Freizeit gibt’s nur, wenn Auftragsflaute herrscht
Auch die Darstellung, dass ArbeitnehmerInnen ihre erworbenen Freizeitansprüche konsumieren können, wann sie wollen, ist realitätsfremd. Freizeit kann nach Regierungsplänen nur konsumiert werden, wenn der Arbeitgeber zustimmt. „Das wird in vielen Fällen nur dann sein, wenn gerade nichts los ist – und nicht dann, wenn der/die ArbeitnehmerIn freie Tage braucht“, befürchtet Achitz.

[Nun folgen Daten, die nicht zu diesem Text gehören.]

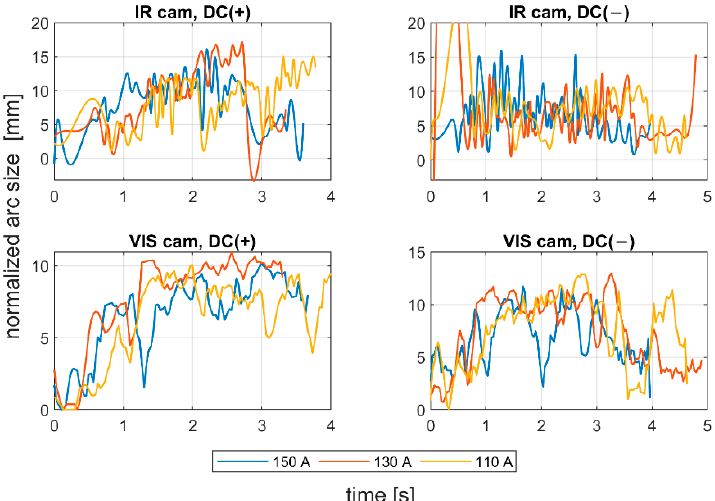
Figure 7. Comparison of normalized arc size, being the squared root of the minor and major axis length product of the ellipse, having the same second moment as the welding arc ROI for positive and negative polarity. For VIS CAM, the signal was averaged; for IR CAM, the signal peak envelope was calculated.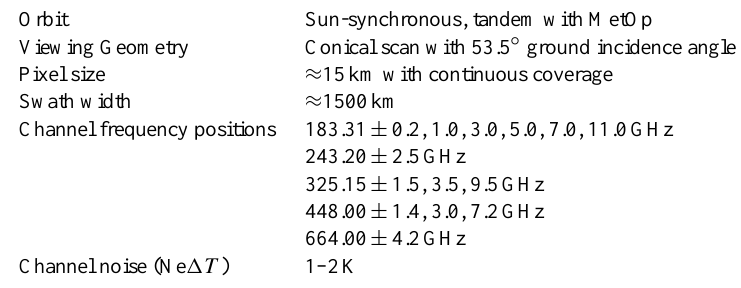
Table 1. An overview of some core parameters of CloudIce. For more detailed information see Tables 3 and 4.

Überstunden werden auf den Sankt-Nimmerleinstag verschoben, Zuschläge fallen weg
Die Behauptung, dass Überstundenzuschläge erhalten bleiben, ist eine Nebelgranate, weil gleichzeitig von der Ausweitung der Durchrechnungszeiträume gesprochen wird. Denn der Sinn eines Durchrechnungszeitraums liegt darin, dass Mehrstunden, die innerhalb des Durchrechnungszeitraums durch Zeitausgleich ausgeglichen werden, eben ohne Zuschlag ausgeglichen werden. Achitz erklärt: „Wenn man zusätzlich davon spricht, Mehrstunden von einem Durchrechnungszeitraum in den nächsten zu übertragen, werden diese Mehr- und Überstunden zuschlagsfrei 1:1 ausgeglichen – oder eben gar nie, weil sie auf den Sankt-Nimmerleinstag verschoben werden.“
Egal wie man’s regelt – überlanges Arbeiten macht krank
Abgesehen von den juristischen Details meint Achitz: „Egal, wie man überlange Arbeitszeiten konkret regelt, und egal, ob freiwillig oder unfreiwillig so lang gearbeitet wird: Überlanges Arbeiten ist schlecht für die Gesundheit, und freiwilliges langes Arbeiten ist um nichts gesünder. Arbeitszeitgesetze sind Schutzgesetze – auch vor Selbstausbeutung!“
Dass 12-Stunden-Arbeitstage ungesund sind, bestätigen auch mehre Studien. Unter anderen eine der MedUni Wien.